Task objective:
Copy the listing below word for word, and leave the pictures out of your answer.

Dataset excerpt:

╔══

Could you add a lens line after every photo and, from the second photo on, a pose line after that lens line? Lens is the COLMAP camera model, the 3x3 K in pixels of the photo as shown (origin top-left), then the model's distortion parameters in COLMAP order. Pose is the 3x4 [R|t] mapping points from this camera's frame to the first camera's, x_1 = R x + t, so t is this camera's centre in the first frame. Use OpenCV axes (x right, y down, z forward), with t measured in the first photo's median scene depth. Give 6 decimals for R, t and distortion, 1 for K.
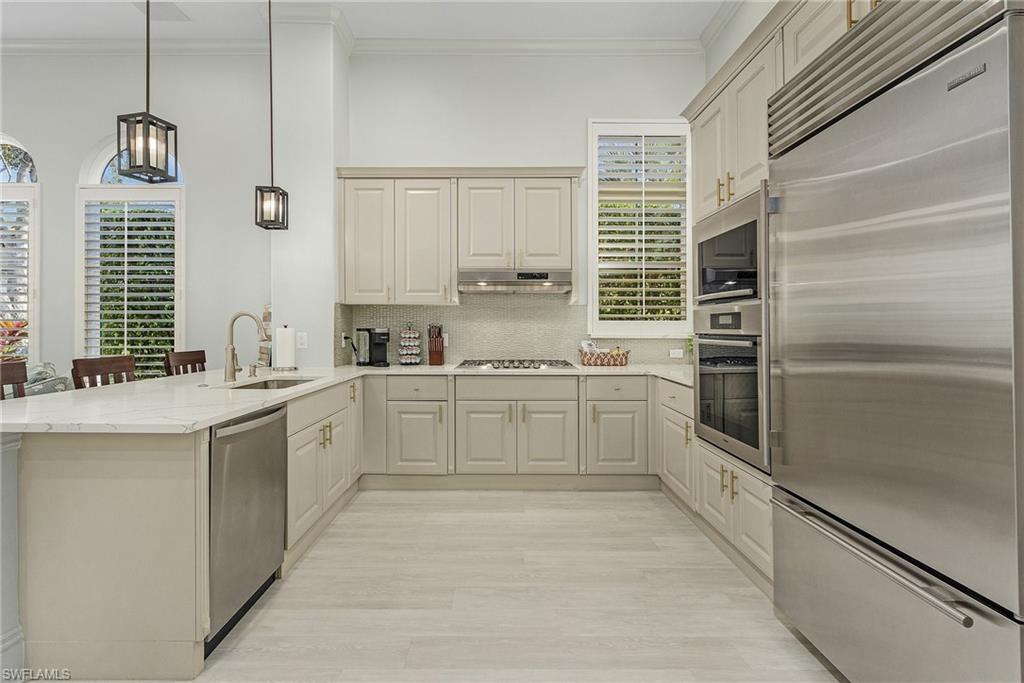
lens RADIAL K [[480.2, 0, 507.7], [0, 480.2, 321.1], [0, 0, 1]] dist [0.001006, 0.000054]
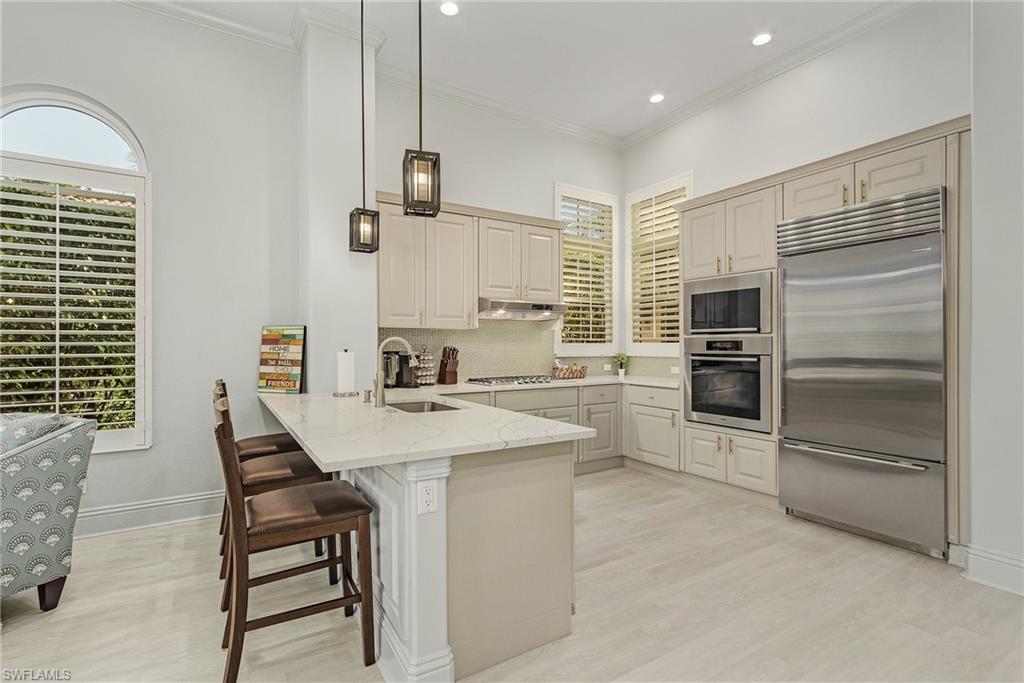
lens RADIAL K [[473.8, 0, 512.0], [0, 473.8, 341.5], [0, 0, 1]] dist [-0.000531, 0.000062]
pose [[0.850713, 0.000163, 0.525631, -0.656002], [-0.003859, 0.999975, 0.005936, -0.013798], [-0.525617, -0.007078, 0.850692, 0.011633]]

╚══

Answer section:
Could you add a lens line after every photo and, from the second photo on, a pose line after that lens line? Lens is the COLMAP camera model, the 3x3 K in pixels of the photo as shown (origin top-left), then the model's distortion parameters in COLMAP order. Pose is the 3x4 [R|t] mapping points from this camera's frame to the first camera's, x_1 = R x + t, so t is this camera's centre in the first frame. Use OpenCV axes (x right, y down, z forward), with t measured in the first photo's median scene depth. Give 6 decimals for R, t and distortion, 1 for K.
lens RADIAL K [[480.2, 0, 507.7], [0, 480.2, 321.1], [0, 0, 1]] dist [0.001006, 0.000054]
lens RADIAL K [[473.8, 0, 512.0], [0, 473.8, 341.5], [0, 0, 1]] dist [-0.000531, 0.000062]
pose [[0.850713, 0.000163, 0.525631, -0.656002], [-0.003859, 0.999975, 0.005936, -0.013798], [-0.525617, -0.007078, 0.850692, 0.011633]]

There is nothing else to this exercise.